# tslm

**Repository Path**: ring24/tslm

## Basic Information

- **Project Name**: tslm
- **Description**: No description available
- **Primary Language**: Unknown
- **License**: Not specified
- **Default Branch**: main
- **Homepage**: None
- **GVP Project**: No

## Statistics

- **Stars**: 0
- **Forks**: 0
- **Created**: 2026-01-28
- **Last Updated**: 2026-01-28

## Categories & Tags

**Categories**: Uncategorized

**Tags**: None

## README

# tsrlm: Time-Series Report Language Model (SFT + optional DPO)

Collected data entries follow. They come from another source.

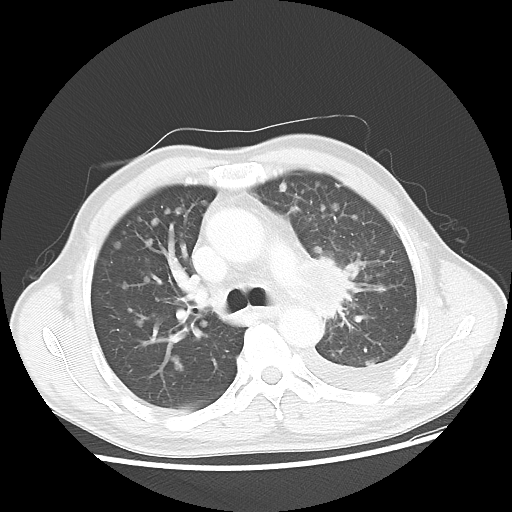
Chest CT, one axial slice. Position 30 of 47 along the scan axis. Reconstruction kernel LUNG. 100 kVp. Lung window (W 1500 / L -600 HU). 512 × 512 image matrix. Male patient, age 55 years. From the clinical record (not read from this slice): clinical TNM (as recorded): T2 N3 M1a; histopathological grade: G3.
Outlined on this slice (bounding box drawn by a radiologist):
- lung tumour (recorded histology: squamous cell carcinoma): bounding box [x1, y1, x2, y2] px = [304, 250, 381, 340]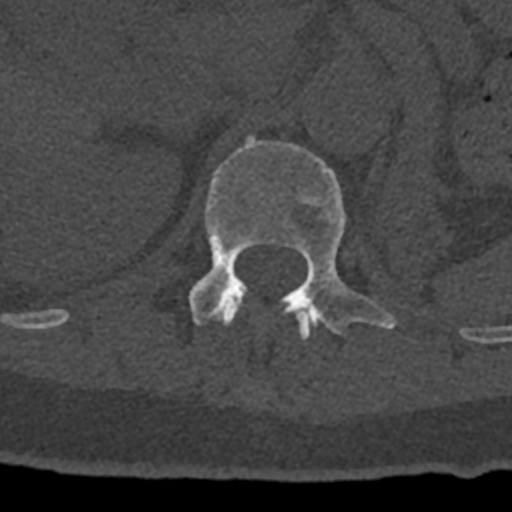
CT including the spine, one axial slice. Reconstruction kernel Br40s/3. Bone window (W 1800 / L 400 HU). 0.5 mm slice thickness. 512 × 512 image matrix, field of view 160 × 160 mm. Male patient, age 74 years. From the clinical record (not read from this slice): primary cancer: renal.
Annotated regions visible in this slice (semi-automatically segmented with operator editing):
- L1 vertebra: bounding box [x1, y1, x2, y2] px = [188, 136, 396, 334]
- T12 vertebra: [220, 298, 315, 339]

This repo is a **minimal, engineering-first** skeleton for:
- reading your generated time-series→text JSONL,
- encoding time series with a PatchTST-style patch encoder (default),
- bridging encoder outputs into a Causal LLM via **prefix embeddings** (works with most HF causal LMs),
- running **SFT** training; and
- leaving clear interfaces for ablations (RevIN on/off, encoder swap, bridge swap, LLM swap, sliding windows, etc.).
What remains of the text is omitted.